Recently on the KDB+ Personal Developers mailing list, there was a post of an YouTube video showing how Conway’s Game of Life can be implemented in one line of APL. That post generated some interest and gave rise to several one-liners in q:

life:{any(1b;x)&'3 4=\:sum sum f(f:rotate'\:[1 0 -1])x} / by Aaron Davies
life:{any(1;x)&3 4=\:2 sum/2(1 0 -1 rotate'\:)/x}       / by Attila Vrabecz
life:{(3=a)|x&4=a:2 sum/2 rotate'\:[1 0 -1]/x}          / by Attila Vrabecz
life:{3=a-x*4=a:2 sum/2(1 0 -1 rotate'\:)/x}            / by Attila Vrabecz
life:{0<x+0 1@4-2 sum/2(1 0 -1 rotate'\:)/x}            / by Swee Heng (me!)

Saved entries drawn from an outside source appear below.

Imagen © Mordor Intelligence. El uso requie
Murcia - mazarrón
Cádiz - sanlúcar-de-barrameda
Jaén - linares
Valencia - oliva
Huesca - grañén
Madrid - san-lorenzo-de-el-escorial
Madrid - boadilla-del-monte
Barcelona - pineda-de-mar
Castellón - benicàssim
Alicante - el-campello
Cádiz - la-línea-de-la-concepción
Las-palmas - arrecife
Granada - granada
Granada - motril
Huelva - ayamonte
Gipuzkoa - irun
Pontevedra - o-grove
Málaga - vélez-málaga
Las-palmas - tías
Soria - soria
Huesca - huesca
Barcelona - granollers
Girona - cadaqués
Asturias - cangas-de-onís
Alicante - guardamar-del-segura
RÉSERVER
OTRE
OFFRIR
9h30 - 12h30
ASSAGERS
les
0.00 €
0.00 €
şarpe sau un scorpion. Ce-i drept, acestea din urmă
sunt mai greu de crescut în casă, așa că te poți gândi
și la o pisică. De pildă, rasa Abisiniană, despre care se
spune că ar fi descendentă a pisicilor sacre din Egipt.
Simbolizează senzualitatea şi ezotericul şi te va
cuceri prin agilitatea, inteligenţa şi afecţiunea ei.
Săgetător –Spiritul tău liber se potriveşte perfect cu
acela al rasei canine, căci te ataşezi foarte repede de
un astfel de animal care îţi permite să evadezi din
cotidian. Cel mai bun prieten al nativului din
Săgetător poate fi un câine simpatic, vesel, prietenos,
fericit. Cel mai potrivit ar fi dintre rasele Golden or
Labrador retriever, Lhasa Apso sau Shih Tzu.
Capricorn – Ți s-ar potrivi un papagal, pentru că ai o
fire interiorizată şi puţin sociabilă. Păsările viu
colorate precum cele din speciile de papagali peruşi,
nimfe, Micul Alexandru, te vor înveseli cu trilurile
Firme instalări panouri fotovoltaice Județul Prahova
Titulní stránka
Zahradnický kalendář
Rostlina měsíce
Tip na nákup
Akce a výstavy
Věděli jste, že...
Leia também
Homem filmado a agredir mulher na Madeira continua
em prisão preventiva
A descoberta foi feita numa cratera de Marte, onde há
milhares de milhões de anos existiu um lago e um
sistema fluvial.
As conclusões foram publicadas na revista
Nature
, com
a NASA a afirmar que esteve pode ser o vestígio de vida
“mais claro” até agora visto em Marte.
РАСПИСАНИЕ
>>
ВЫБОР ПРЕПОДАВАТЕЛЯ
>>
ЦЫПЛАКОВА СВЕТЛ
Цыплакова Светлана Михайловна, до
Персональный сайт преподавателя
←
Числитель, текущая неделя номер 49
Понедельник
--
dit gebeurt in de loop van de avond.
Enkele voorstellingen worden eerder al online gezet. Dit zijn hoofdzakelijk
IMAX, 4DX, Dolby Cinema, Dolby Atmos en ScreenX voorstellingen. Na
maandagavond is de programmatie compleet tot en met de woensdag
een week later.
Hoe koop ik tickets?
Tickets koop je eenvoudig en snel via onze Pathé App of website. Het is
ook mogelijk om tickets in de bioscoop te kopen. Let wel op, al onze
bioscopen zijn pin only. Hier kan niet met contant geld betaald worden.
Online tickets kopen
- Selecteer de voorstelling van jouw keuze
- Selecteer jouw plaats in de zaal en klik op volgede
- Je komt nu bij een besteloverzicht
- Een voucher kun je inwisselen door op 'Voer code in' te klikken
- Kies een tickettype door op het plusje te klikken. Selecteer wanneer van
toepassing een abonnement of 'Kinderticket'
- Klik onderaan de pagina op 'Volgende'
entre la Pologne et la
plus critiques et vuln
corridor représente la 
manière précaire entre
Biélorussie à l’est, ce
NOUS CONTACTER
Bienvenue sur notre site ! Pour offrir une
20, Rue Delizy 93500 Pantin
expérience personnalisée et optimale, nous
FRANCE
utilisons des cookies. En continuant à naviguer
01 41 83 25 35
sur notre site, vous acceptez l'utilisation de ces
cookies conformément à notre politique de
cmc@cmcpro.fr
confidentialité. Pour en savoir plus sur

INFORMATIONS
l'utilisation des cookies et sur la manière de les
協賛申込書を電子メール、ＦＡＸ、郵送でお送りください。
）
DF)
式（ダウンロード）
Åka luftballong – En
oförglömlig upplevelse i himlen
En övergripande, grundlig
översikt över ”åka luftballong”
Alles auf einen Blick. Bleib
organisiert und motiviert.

They pretty much implement the algorithm shown in the YouTube video. The steps are as follow:

1. Take the input grid X and generate 3 new grids: the 1st is X with each row rotated left by one position; the 2nd is X itself; and the 3rd is X with each row rotated right by one position. We illustrate the transformation of the grid positions using ASCII art
+-------+
| 12340 |
| 67895 |
| BCDEA |
+-------+      +-------+
| 01234 |      | 01234 |
| 56789 | ---> | 56789 |
| ABCDE |      | ABCDE |
+-------+      +-------+
| 40123 |
| 95678 |
| EABCD |
+-------+
2. For each of the 3 resulting grids, perform step 1 again but this time rotate the columns (instead of rows) up and down. In ASCII art:
+-------+      +-------+-------+-------+
| 12340 |      | 67895 | 12340 | BCDEA |
| 67895 | ---> | BCDEA | 67895 | 12340 |
| BCDEA |      | 12340 | BCDEA | 67895 |
+-------+      +-------+      +-------+-------+-------+
| 01234 |      | 01234 |      | 56789 | 01234 | ABCDE |
| 56789 | ---> | 56789 | ---> | ABCDE | 56789 | 01234 |
| ABCDE |      | ABCDE |      | 01234 | ABCDE | 56789 |
+-------+      +-------+      +-------+-------+-------+
| 40123 |      | 95678 | 40123 | EABCD |
| 95678 | ---> | EABCD | 95678 | 40123 |
| EABCD |      | 40123 | EABCD | 95678 |
+-------+      +-------+-------+-------+
3. Sum up all 9 grids. Each cells of the resulting grid contains the number of occupied cells in its immediate neighbourhood (including itself).

In Aaron’s code, Step 1 is implemented by “f:rotate’\:[1 0 -1]”, Step 2 is performed by the second call to “f” and Step 3 is done by the double-call to “sum”. Since “f” and “sum” are called twice iteratively, Attila rewrote them as “2 sum/2(1 0 -1 rotate’\:)/x”. He also reduced the test of survivorship (occupied cells with 2 or 3 neighbours) and birth (empty cells with 3 neighbours) to a single expression “3=a-x*4=a”. As for me, I found an equivalent expression (i.e. “0<x+0 1@4-“) for the test of survivorship and birth.

The above algorithm is not so efficient as it creates additional grids and adds them. Chris Burke provided an alternative algorithm using table lookup. While it is not a one-liner, it is much faster. Here it is verbatim:

t:0b vs ' til "i"\$2 xexp 9
ctr:t[;27]
cnt:sum each t
trans:(cnt=3) or (ctr=1) and cnt=4
lifeinit:{
r:count x;c:count first x;
index::raze each raze 2 (1 0 -1 rotate'\:)/ (r,c) # til r*c;
raze x}
life:{trans 2 sv x index}
liferun:{(life\) lifeinit x}

The insight here is that a cell and its 8 neighbours can be treated as a “neighbourhood array” of 9 bits. E.g. cell 7 in the ASCII art has the corresponding neighbourhood array (1, 2, 3, 6, 7, 8, B, C, D). Such 9-bits array corresponds (using “2 sv”) to a number from 0 to 511 inclusive. By pre-computing “trans” (the test of survivorship and birth) and “index” (the neighourhood array of each cell), the “life” step becomes a quick table lookup.